Two-dimensional unsteady compressible flows are studied numerically, especially for the case of interactions between the steady flow and a periodically perturbed compressible flow at transonic speed. A LU-ADI finite difference method is employed, which has the following features; LU(lower & upper) decomposition for the speed acceleration and flux vector splitting & flux limiter for the shock capturing.
The numerical method is tested for the three basic flows with several different boundary conditions: a circular arc bump, two-dimensional shock tube and small perturbed wave propagations with & without the uniform flow. It turns out the method is appropriate to simulate the unsteady flows with low frequency motions including steady flows.

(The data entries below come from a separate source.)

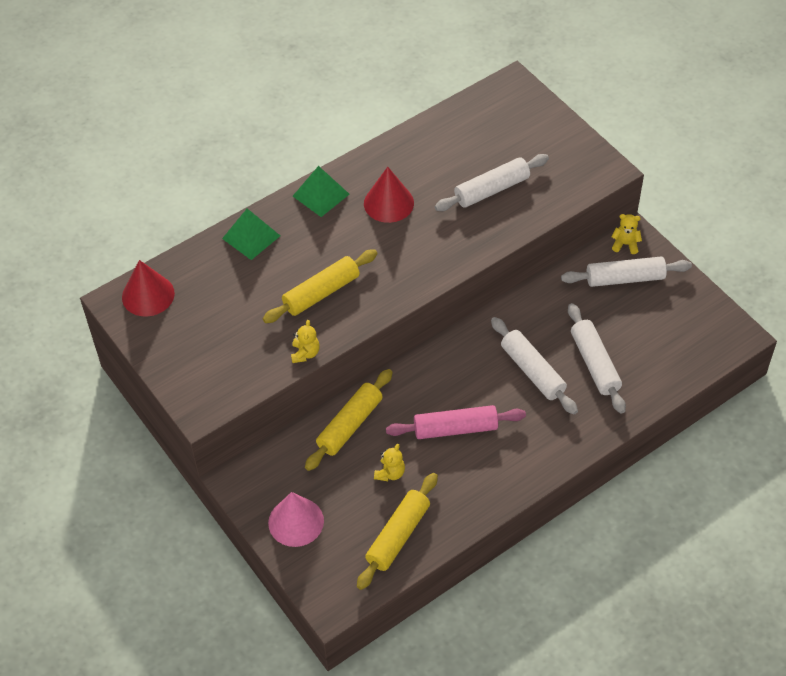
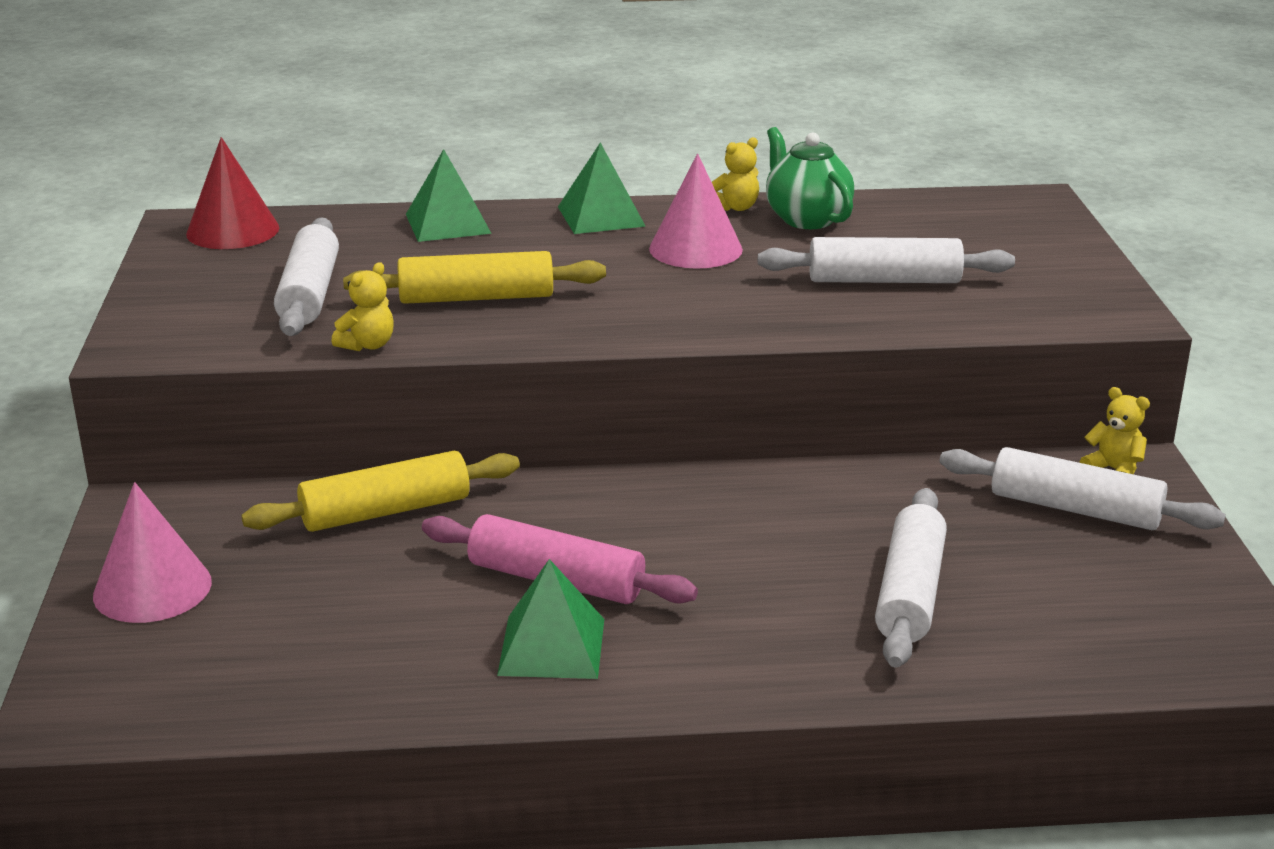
camera: 30 degrees right, 25 degrees down
yellow rolling pin [357,473,438,590] -> none
red cone [364,167,414,223] -> pink cone [649,154,743,268]
yellow teddy bear [374,444,405,481] -> yellow teddy bear moved to [712,137,759,211]
white rolling pin [491,317,578,415] -> white rolling pin moved to [274,217,339,336]
none -> green pyramid [497,559,604,679]
none -> green teapot [766,127,854,229]

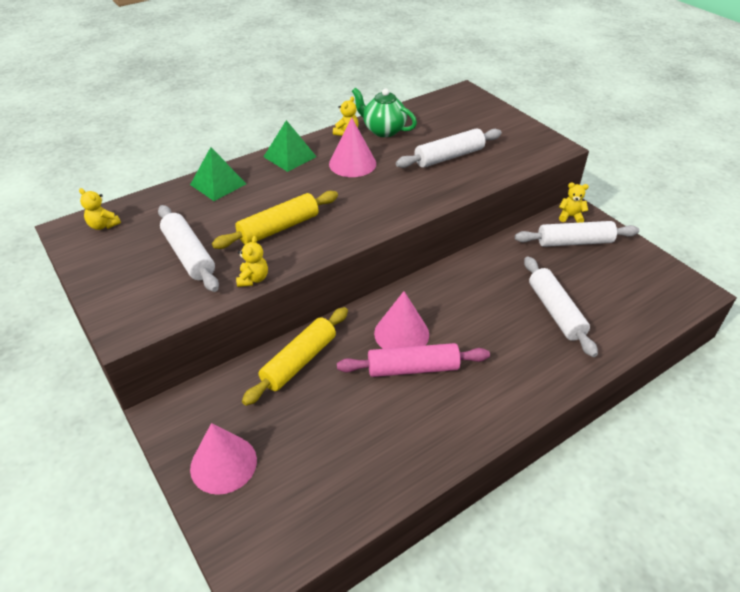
camera: 30 degrees left, 15 degrees up
red cone [186,137,279,249] -> yellow teddy bear [79,188,121,230]
green pyramid [497,559,604,679] -> none
none -> pink cone [374,291,429,349]

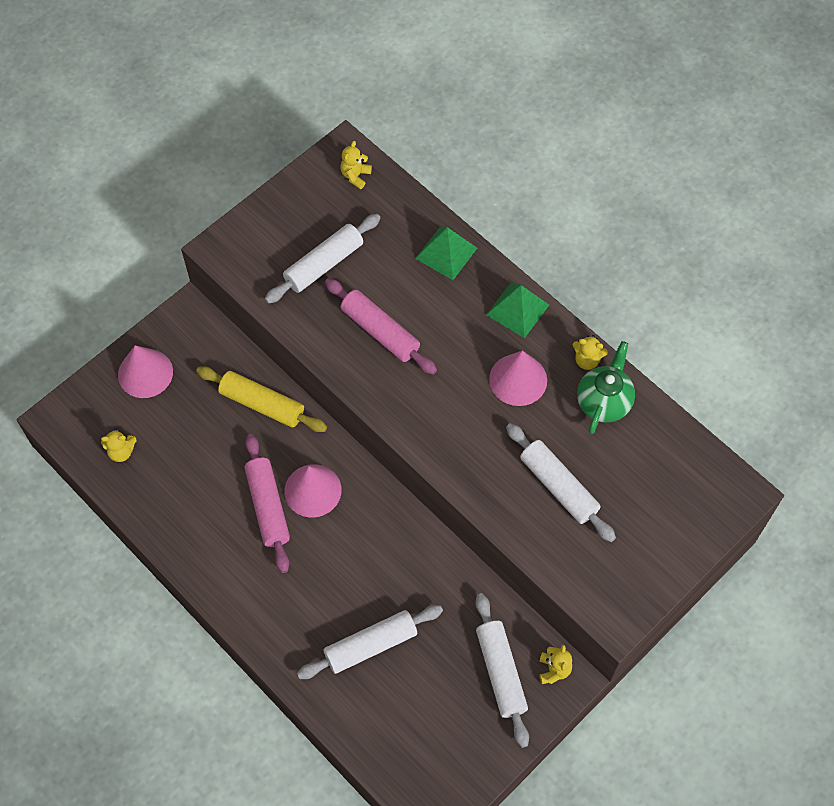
camera: 80 degrees right, 20 degrees up
yellow rolling pin [212,191,338,249] -> pink rolling pin [325,278,437,374]
yellow teddy bear [236,236,268,287] -> yellow teddy bear moved to [101,428,137,462]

Finally, two different types of flow, composed of small unsteady perturbations and main flow fields, are calculated. The first type calculation is carried out by imposing the small perturbations at the inflow boundary condition in the circular arc bump channel at transonic speed. A periodic motion in the flow field including the shock is clearly observed for the harmonic perturbations at the inflow boundary. However, the flow field is dispersed due to the nonlinear and the geometric effect. The second type calculation is carried out by generating the small perturbation(acoustic wave) owing to the vortex shedding from the half wedge with a back step inside the duct. The periodic vortex sheddings are observed but the acoustic wave propagation is not shown in the calculation.